### Task to carry out
Write out the passage on Louvain word for word, from "On August 30th" up to and including "week of terror.".

On August 30th the staff of the Hôpital St.-Thomas, who had defied the proclamation of the 27th and remained continuously at their posts, took the task of reconstruction in hand. A committee of notables was formed, and overtures were made to Major von Manteuffel, the German Etappen-Kommandant in the town. On September 1st a proclamation, signed by the provisional municipal government, was posted up, with von Manteuffel’s sanction, in the streets. It communicated a promise from the German Military Authorities that pillage and arson should thenceforth cease, and it invited the inhabitants to come back to Louvain and take up again their normal life. The most pressing task was to clear the ruins, and to find and bury the dead. In Louvain alone, not including the suburban communes, 1,120 houses had been destroyed and 100 civilians had been killed during this week of terror.

[Data entries]
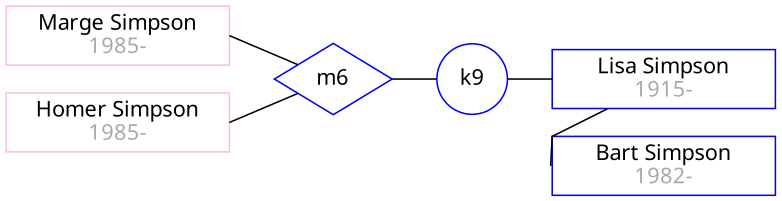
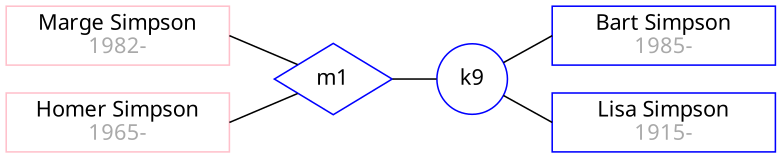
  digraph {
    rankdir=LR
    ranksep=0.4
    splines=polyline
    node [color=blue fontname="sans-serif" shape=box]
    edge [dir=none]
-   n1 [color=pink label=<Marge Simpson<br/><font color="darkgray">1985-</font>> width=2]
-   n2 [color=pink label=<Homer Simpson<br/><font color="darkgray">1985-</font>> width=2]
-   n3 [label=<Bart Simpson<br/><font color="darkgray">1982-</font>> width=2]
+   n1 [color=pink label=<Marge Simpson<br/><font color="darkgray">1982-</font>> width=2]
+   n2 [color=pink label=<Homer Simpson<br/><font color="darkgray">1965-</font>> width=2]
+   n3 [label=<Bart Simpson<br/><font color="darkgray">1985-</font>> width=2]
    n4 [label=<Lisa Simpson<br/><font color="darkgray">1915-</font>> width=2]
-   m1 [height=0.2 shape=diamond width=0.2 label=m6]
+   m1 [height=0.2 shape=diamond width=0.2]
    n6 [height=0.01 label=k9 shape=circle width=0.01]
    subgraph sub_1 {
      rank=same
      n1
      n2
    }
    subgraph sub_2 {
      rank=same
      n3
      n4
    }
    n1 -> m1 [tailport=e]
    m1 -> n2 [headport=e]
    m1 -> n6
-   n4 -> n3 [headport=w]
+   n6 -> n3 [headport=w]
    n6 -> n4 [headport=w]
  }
...
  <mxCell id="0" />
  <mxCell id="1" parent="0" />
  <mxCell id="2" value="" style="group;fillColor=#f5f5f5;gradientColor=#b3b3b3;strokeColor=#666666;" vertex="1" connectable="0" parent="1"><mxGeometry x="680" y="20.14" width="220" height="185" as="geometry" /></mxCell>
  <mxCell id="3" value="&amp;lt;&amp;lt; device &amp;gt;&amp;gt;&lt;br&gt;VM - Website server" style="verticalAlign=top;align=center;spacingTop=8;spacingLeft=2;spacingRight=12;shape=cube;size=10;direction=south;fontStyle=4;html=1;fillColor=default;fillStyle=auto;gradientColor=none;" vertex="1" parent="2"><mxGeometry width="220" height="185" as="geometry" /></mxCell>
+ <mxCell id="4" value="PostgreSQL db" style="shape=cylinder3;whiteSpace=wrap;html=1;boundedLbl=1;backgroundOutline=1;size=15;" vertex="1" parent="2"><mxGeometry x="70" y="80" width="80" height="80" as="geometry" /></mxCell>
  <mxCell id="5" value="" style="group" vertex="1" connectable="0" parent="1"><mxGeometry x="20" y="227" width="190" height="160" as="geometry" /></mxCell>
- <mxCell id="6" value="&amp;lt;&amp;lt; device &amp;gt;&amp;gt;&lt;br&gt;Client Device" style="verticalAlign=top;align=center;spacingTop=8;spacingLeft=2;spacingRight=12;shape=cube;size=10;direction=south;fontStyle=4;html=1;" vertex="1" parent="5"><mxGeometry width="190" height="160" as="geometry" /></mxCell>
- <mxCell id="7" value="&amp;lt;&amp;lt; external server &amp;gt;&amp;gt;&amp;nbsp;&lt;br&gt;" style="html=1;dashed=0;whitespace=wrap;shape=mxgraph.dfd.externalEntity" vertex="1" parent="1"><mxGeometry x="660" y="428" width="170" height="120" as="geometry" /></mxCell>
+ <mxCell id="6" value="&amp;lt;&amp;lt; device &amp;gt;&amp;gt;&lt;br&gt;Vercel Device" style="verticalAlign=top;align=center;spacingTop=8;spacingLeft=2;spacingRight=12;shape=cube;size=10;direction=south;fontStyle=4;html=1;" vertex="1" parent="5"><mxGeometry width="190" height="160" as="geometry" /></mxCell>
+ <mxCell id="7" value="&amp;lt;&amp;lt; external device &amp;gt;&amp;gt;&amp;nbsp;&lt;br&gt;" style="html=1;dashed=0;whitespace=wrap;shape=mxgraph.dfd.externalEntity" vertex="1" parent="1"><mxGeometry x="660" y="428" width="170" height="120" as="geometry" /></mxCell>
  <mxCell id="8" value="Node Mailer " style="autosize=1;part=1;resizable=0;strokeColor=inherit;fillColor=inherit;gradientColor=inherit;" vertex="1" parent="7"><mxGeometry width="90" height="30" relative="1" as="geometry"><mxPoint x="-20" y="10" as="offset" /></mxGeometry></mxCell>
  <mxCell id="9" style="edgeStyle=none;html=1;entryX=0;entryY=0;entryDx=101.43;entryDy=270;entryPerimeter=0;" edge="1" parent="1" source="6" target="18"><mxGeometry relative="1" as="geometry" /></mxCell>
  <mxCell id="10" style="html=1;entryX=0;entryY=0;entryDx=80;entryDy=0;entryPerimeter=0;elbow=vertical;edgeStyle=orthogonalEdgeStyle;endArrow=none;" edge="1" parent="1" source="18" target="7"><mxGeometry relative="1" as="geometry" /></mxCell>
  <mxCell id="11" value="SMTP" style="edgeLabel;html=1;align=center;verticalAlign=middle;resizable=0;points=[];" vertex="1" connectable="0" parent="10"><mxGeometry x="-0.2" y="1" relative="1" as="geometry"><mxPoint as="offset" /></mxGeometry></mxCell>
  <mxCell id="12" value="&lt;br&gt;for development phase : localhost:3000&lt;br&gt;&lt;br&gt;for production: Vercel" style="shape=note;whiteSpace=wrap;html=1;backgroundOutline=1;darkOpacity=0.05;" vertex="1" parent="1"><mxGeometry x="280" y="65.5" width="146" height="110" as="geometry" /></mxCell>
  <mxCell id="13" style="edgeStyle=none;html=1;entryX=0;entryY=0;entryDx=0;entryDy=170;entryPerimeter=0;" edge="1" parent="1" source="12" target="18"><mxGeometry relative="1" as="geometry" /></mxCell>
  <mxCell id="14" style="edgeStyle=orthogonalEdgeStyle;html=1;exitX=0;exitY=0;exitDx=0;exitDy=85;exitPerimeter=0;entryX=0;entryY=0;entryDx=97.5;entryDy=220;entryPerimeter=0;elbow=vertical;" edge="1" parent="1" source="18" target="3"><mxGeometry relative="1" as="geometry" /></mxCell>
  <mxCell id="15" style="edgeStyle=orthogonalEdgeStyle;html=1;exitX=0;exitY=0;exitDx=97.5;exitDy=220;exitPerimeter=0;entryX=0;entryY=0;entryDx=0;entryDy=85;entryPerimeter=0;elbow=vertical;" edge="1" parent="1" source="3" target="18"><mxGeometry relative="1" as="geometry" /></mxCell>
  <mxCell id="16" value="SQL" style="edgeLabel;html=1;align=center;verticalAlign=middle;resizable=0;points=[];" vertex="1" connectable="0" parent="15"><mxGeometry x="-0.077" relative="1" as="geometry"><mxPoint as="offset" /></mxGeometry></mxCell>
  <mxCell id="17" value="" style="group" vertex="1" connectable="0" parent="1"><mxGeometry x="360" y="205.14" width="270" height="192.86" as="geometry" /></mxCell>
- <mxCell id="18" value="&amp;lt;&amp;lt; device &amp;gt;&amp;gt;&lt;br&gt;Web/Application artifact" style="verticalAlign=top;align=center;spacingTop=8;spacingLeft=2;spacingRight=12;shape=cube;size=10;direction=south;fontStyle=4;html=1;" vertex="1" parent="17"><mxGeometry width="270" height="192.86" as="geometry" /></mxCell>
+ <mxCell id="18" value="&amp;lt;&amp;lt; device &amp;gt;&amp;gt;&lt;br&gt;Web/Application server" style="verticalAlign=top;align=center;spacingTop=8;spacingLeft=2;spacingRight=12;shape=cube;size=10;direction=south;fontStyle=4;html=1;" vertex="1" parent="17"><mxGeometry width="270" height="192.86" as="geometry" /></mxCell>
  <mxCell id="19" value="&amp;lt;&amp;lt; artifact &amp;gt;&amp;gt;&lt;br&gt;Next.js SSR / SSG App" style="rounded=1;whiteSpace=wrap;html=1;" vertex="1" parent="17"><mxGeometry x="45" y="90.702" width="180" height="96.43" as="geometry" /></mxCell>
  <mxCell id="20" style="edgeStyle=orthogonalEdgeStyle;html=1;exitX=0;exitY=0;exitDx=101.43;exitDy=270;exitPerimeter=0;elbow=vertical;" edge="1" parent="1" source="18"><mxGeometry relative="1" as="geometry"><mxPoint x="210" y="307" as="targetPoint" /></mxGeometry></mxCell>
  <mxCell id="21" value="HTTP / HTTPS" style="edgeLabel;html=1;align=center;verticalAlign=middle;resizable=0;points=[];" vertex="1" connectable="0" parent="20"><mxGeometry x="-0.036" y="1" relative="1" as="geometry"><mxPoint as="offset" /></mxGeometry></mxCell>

### Problem solution
On August 30th the staff of the Hôpital St.-Thomas, who had defied the proclamation of the 27th and remained continuously at their posts, took the task of reconstruction in hand. A committee of notables was formed, and overtures were made to Major von Manteuffel, the German Etappen-Kommandant in the town. On September 1st a proclamation, signed by the provisional municipal government, was posted up, with von Manteuffel’s sanction, in the streets. It communicated a promise from the German Military Authorities that pillage and arson should thenceforth cease, and it invited the inhabitants to come back to Louvain and take up again their normal life. The most pressing task was to clear the ruins, and to find and bury the dead. In Louvain alone, not including the suburban communes, 1,120 houses had been destroyed and 100 civilians had been killed during this week of terror.